Bouazizi was no ordinary street peddler -- he was a university graduate forced to accept this menial job and the harassment it brought him from local officials. This was hard to swallow for Tunisians proud of the once exemplary educational system nurtured by their first president, Habib Bourguiba, whom Ben Ali ousted in 1987. And in a part of the world where public suicides are usually associated with zealots who blow up as many innocents as they can along with themselves, Bouazizi took his own life alone, to dramatize his own plight and that of others like him. His was an act of desperation that, true to Tunisians' moderate self-image, harmed no one else. This added to its potency as a catalyst for revolt.

If I did not foresee Tunisians rising up against Ben Ali, I knew he was finished the minute he appeared on television on Jan. 10 promising to create 300,000 jobs. Ben Ali ruled by fear, and when he thus implied that his government would respond to the Tunisian street, he was no longer Ben Ali. He was an emperor wearing no clothes. With that, the silent majority -- or at least a healthy slice of it -- poured into the streets to oust him.

Many factors helped fuel and sustain the protests, including Al Jazeera's saturation coverage and footage shot by ordinary Tunisians on cell-phone cameras and then posted on YouTube and Facebook and promoted on Twitter, even the WikiLeaks cables that signaled growing U.S. discomfort with Ben Ali as an ally.

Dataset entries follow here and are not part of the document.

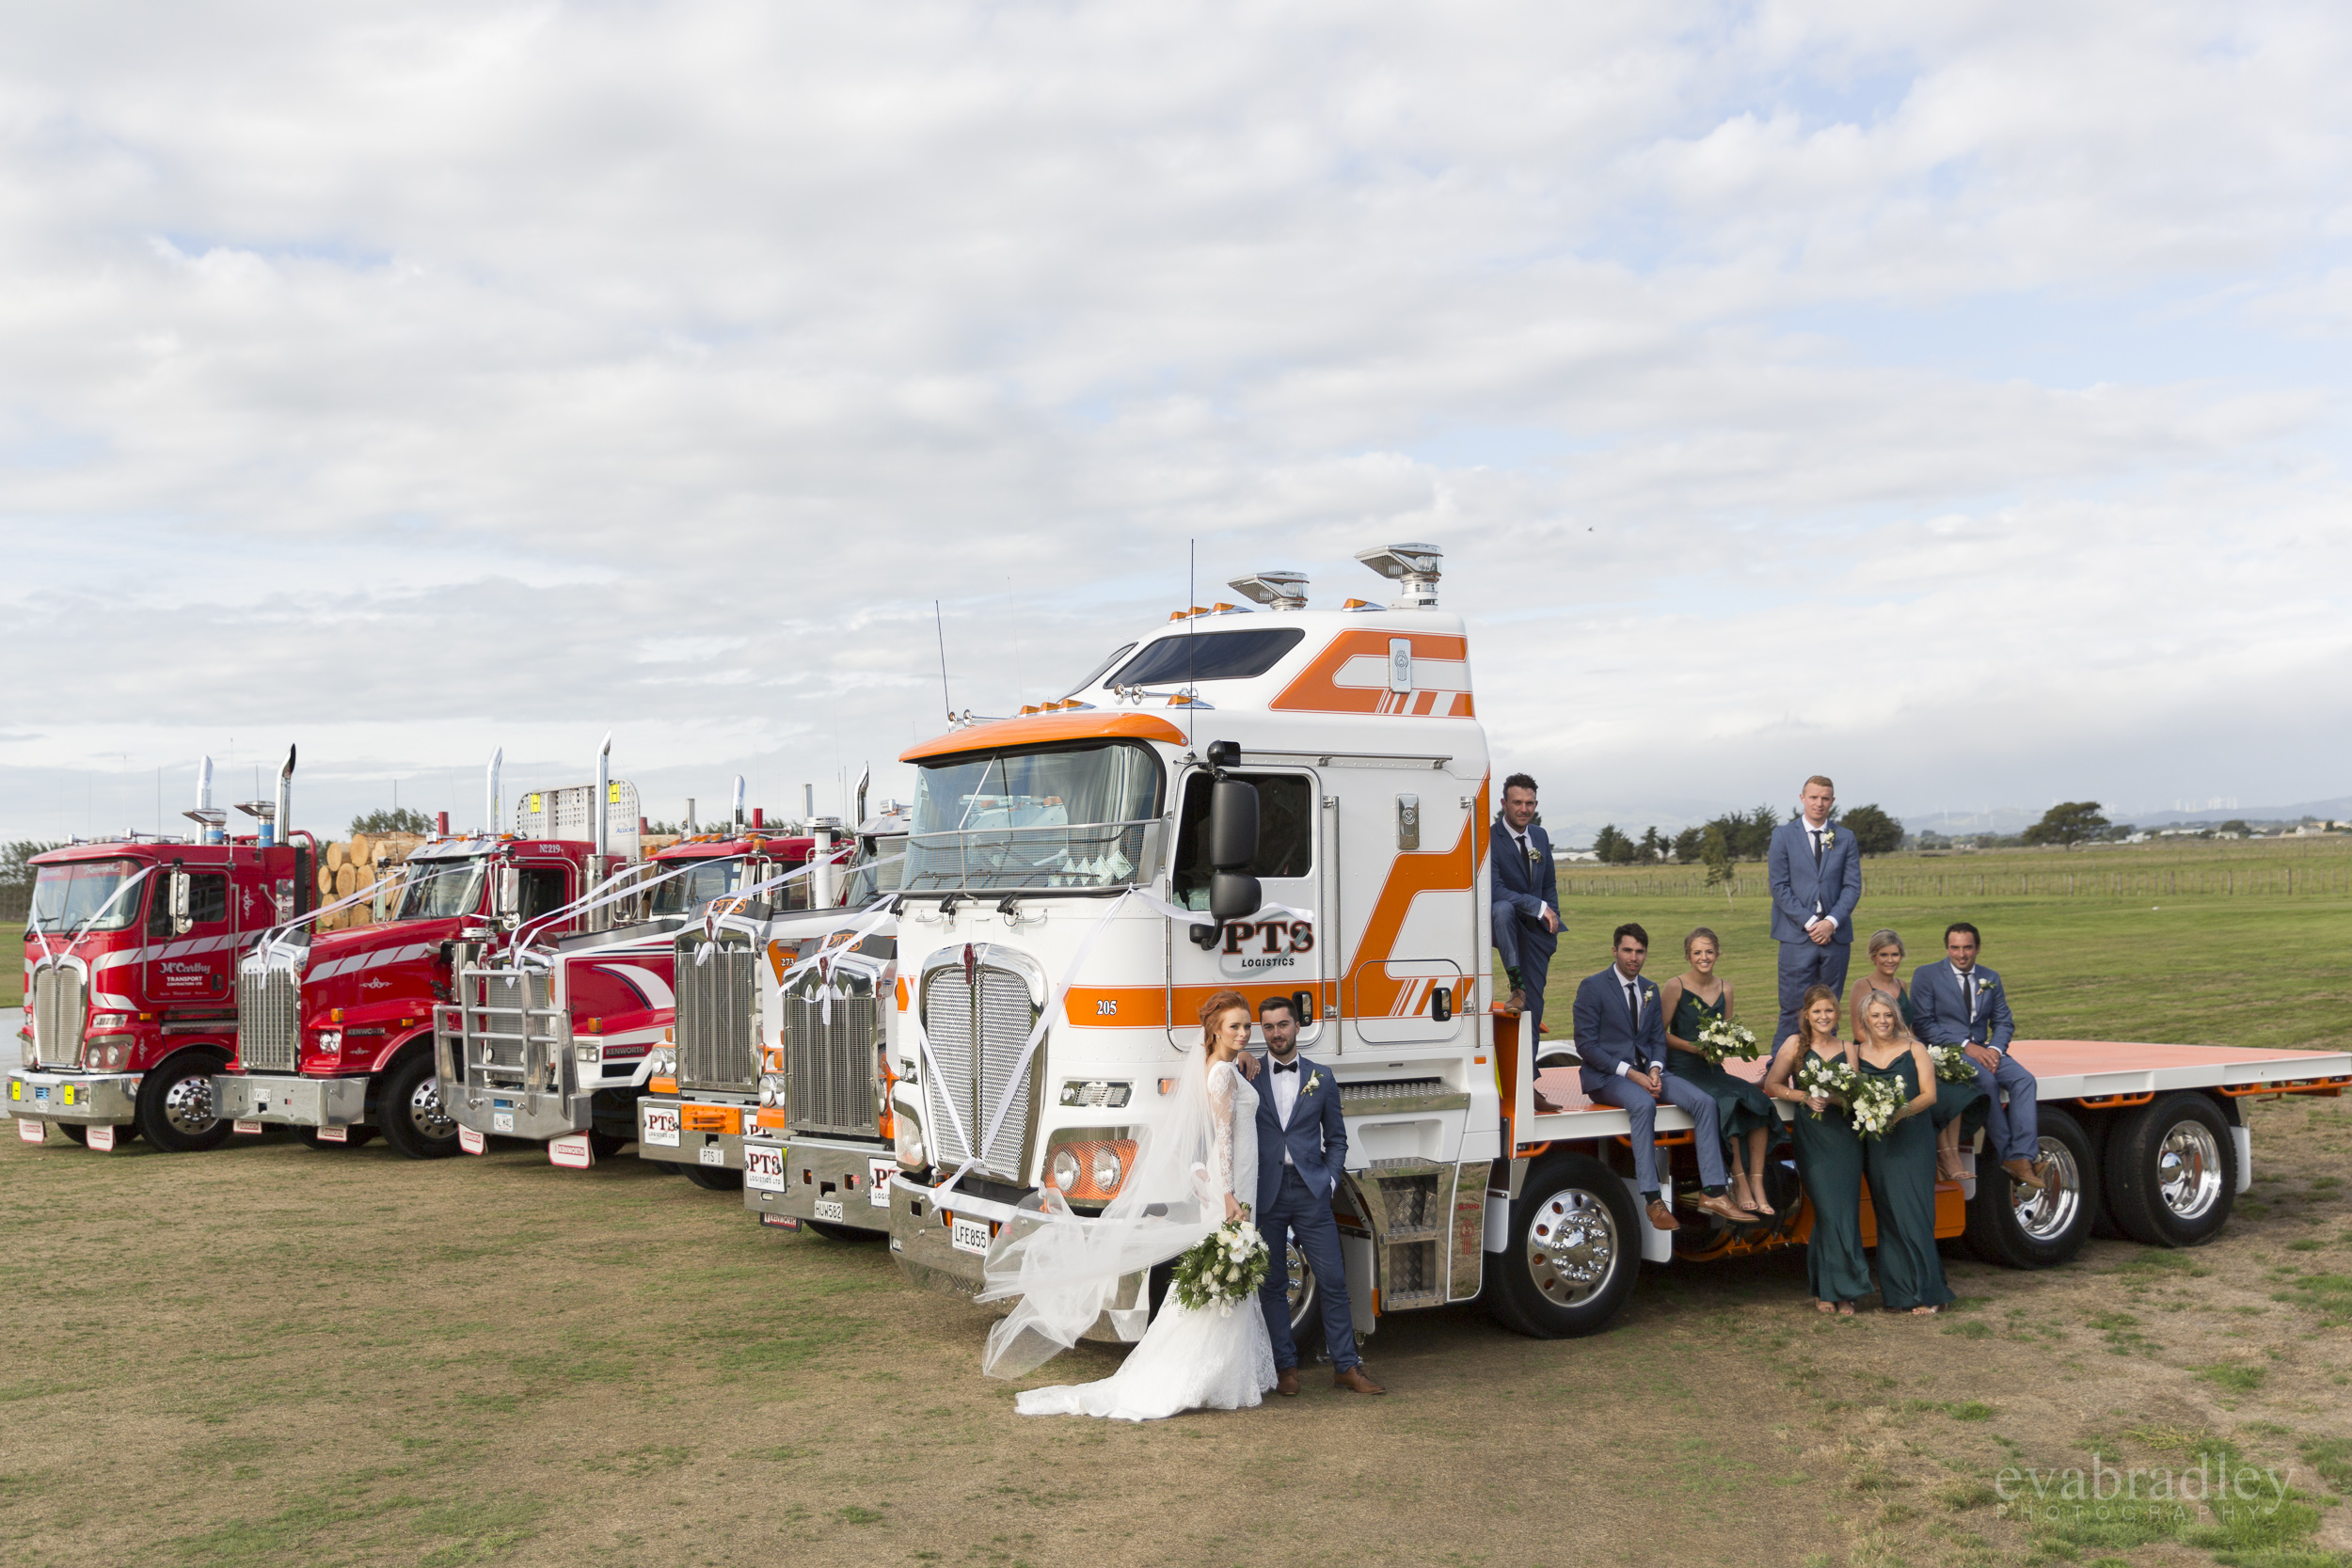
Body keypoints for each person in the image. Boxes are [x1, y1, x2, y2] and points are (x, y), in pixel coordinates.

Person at [980, 990, 1277, 1419]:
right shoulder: (1222, 1075)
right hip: (1234, 1180)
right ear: (1215, 1029)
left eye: (1247, 1026)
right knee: (1227, 1262)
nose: (1245, 1033)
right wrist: (1229, 1192)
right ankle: (1206, 1371)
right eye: (1235, 1026)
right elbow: (1224, 1137)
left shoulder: (1220, 1067)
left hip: (1232, 1177)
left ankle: (1228, 1370)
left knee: (1225, 1266)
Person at [1571, 925, 1749, 1231]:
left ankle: (1714, 1192)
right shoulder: (1593, 987)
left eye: (1640, 952)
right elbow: (1586, 1046)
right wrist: (1634, 1076)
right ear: (1615, 951)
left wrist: (1654, 1069)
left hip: (1650, 1071)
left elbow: (1656, 1039)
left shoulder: (1651, 989)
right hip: (1608, 1076)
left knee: (1704, 1102)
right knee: (1644, 1105)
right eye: (1627, 950)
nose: (1634, 957)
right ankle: (1653, 1199)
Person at [1252, 994, 1385, 1395]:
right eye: (1269, 1027)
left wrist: (1328, 1180)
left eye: (1283, 1025)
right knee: (1273, 1284)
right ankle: (1285, 1369)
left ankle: (1346, 1365)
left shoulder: (1322, 1077)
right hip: (1267, 1193)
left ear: (1297, 1026)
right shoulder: (1249, 1074)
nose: (1277, 1033)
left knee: (1332, 1280)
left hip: (1311, 1191)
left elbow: (1338, 1139)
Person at [1909, 922, 2053, 1194]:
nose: (1961, 954)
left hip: (1987, 1049)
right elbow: (1924, 1025)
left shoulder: (1991, 977)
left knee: (2024, 1080)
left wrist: (1995, 1050)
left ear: (1977, 948)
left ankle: (2021, 1154)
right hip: (1947, 1051)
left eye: (1967, 948)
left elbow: (2004, 1022)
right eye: (1954, 948)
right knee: (1986, 1082)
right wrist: (1966, 1047)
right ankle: (2011, 1156)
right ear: (1947, 948)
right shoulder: (1926, 975)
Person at [1659, 927, 1779, 1216]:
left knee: (1758, 1101)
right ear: (1688, 955)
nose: (1704, 958)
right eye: (1697, 952)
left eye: (1709, 952)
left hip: (1712, 1067)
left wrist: (1725, 1045)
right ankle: (1739, 1183)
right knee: (1728, 1103)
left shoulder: (1726, 988)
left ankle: (1757, 1181)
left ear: (1718, 953)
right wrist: (1693, 1047)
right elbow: (1658, 1034)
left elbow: (1725, 1033)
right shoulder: (1675, 986)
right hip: (1683, 1068)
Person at [1763, 986, 1867, 1314]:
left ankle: (1838, 1290)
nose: (1824, 1017)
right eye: (1817, 1011)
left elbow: (1856, 1093)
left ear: (1837, 1015)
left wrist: (1835, 1098)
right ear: (1806, 1015)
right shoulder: (1795, 1044)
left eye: (1829, 1011)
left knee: (1845, 1211)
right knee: (1826, 1210)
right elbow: (1772, 1085)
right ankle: (1831, 1287)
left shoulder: (1848, 1048)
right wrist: (1804, 1097)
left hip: (1845, 1138)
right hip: (1813, 1136)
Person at [1853, 990, 1954, 1315]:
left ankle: (1930, 1293)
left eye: (1888, 1015)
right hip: (1878, 1143)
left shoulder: (1914, 1048)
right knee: (1889, 1216)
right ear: (1865, 1020)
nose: (1883, 1022)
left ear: (1896, 1016)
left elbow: (1930, 1095)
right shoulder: (1857, 1054)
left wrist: (1897, 1112)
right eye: (1875, 1016)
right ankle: (1898, 1294)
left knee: (1914, 1213)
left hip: (1912, 1139)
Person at [1851, 929, 1979, 1181]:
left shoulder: (1901, 985)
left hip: (1905, 1049)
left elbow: (1908, 1029)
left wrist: (1924, 1054)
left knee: (1953, 1086)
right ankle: (1945, 1157)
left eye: (1895, 955)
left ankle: (1951, 1154)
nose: (1890, 960)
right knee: (1928, 1092)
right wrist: (1900, 1048)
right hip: (1876, 1057)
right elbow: (1858, 1031)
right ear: (1873, 957)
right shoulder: (1862, 985)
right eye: (1884, 955)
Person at [1767, 775, 1862, 1046]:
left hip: (1836, 938)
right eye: (1813, 797)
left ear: (1832, 801)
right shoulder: (1783, 836)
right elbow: (1779, 887)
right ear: (1802, 798)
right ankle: (1779, 1072)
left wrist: (1831, 922)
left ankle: (1825, 1072)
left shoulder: (1845, 837)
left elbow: (1852, 887)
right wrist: (1811, 922)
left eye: (1825, 798)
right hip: (1796, 937)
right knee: (1793, 1010)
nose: (1819, 803)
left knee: (1828, 1012)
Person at [1490, 773, 1565, 1112]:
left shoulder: (1540, 836)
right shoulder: (1488, 838)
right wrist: (1536, 906)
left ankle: (1528, 1085)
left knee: (1533, 1010)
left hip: (1537, 932)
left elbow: (1548, 885)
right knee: (1503, 907)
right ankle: (1514, 983)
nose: (1524, 809)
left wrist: (1552, 916)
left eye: (1530, 803)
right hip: (1504, 924)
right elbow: (1495, 889)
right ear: (1503, 804)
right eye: (1517, 803)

But the bottom line remains, and should serve as a warning to other autocrats and the Western states that back them: A government that crushes dissent and censors the media might preside over relative prosperity and make the trains run on time, but its real stability remains in doubt as long as its citizens cannot express grievances through peaceful and open channels.

My Tunisian friends were right: A police state looks stable only until the day it is not.